1982 novembre 16 – Una domanda di entusiasmo

Dall’inviato
CASTELFRANCO – Quando ritornai dalla Spagna, quache giorno dopo il Mundial, la
festa era finita, l’Italia era finalmente tutta al mare. Non avevo quindi mai avuto
l’occasione di toccare con mano la popolarità della nazionale dell’undici luglio a
Madrid.
L’ho toccata ieri a Castelfranco Veneto quando in pullman con gli azzurri abbiamo
percorso le poche centinaia di metri che separano il Teatro della premiazione dal
Palasport, dove migliaia di bambini, ragazzi, studenti, giovani attendevano i volti dei
loro campioni-poster. Volti vivi, una volta tanto non in carta patinata o di passaggio
sui teleschermi.
«É una cosa bellissima – mi diceva Gaetano Scirea mentre uscivamo dal Palasport –
questa è davvero una simpatia genuina, il momento più bello del nostro lavoro».
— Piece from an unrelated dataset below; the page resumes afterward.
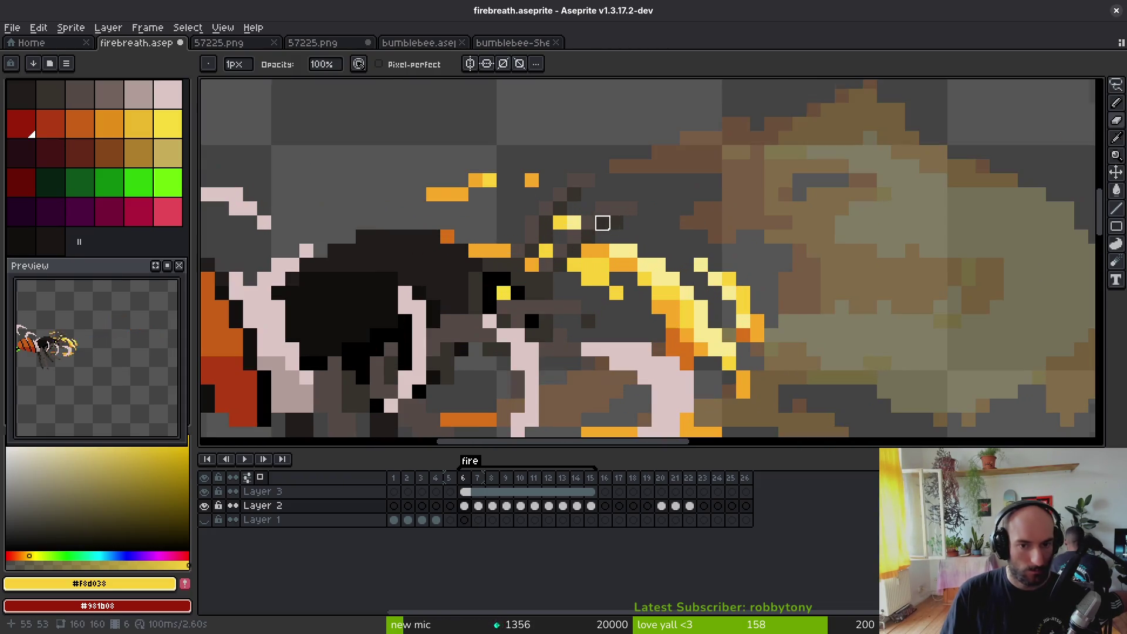
{"action": "left_click_drag", "start_coordinate": [447, 236], "coordinate": [475, 236]}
Mani accalcate attorno al pullman; cento poliziotti e carabinieri a stento resistenti a
spallate d’impeto e, dento il Palasport, un boato, un’allegra cagnara, resa persino più
spontanea dall’improvvisa rottura dell’impianto di amplificazione.
«Fantastico!», ha aggiunto Enzo Bearzot uscendo verso sera da Villa Bolasco, subito
chiedendosi, quasi con pudore: «Ma perché mi vogliono così bene? Forse erano
esagerate le critiche di un tempo e forse lo sono anche le attenzioni di oggi. Io resto
sempre lo stesso».
Bisogna domandarsi perché e dove nasce questa immensa domanda di entusiasmo.
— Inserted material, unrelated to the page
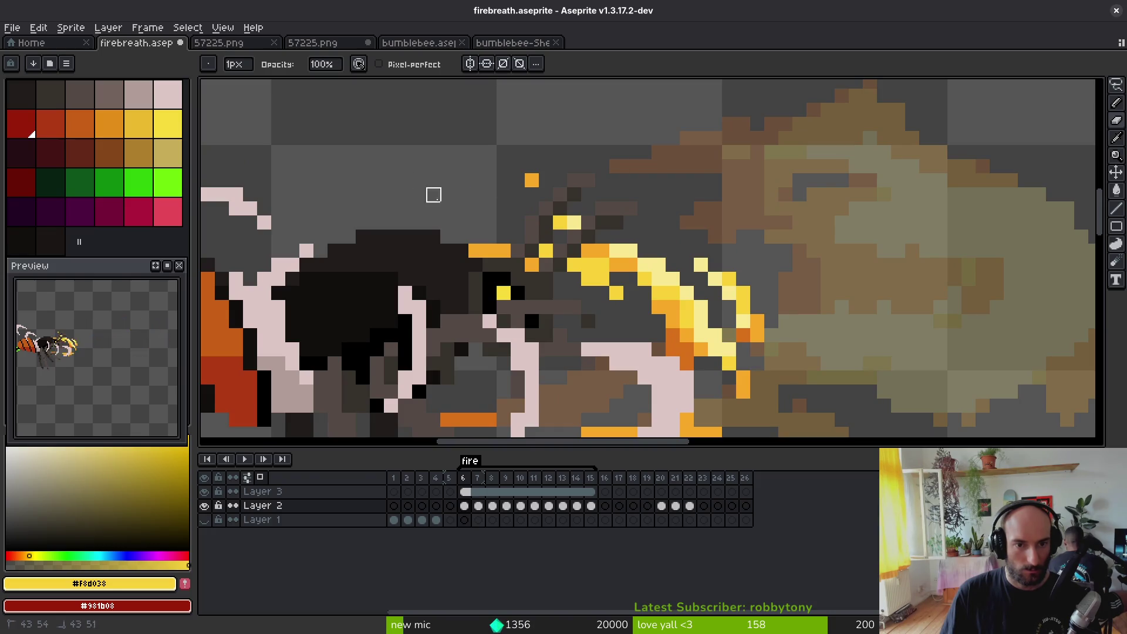
{"action": "left_click", "coordinate": [475, 250]}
Non credo ci entri il divismo a buon mercato; non c’era né fanatismo né violenza. Li
guardavo queste centinaia di ragazzi sfilare accanto e le loro erano facce divertite,
sorridenti, le generazioni che, stritolate dalle nostre rughe quotidiane, abituate ad
ascoltare dalla bocca dei padri la parola «crisi» quale nuova giaculatoria dei tempi, se
ne fregano di sembrare esagerati, superficiali o qualunquisti soltanto perché danno di
matto per sfiorare Zoff o Rossi, Causio o Tardelli, Altobelli o Bearzot.
I ragazzi sentono che in Spagna un manipolo di italiani come loro realizzò d’estate
una cosa buona, che continua a metter buon umore. É una domanda d’entusiasmo che,
attraverso i miti del pallone, anche nel cuore del Veneto ha trovato una testimonianza
«fantastica», parola di Bearzot.
Senza retorica, è stata festa come poche.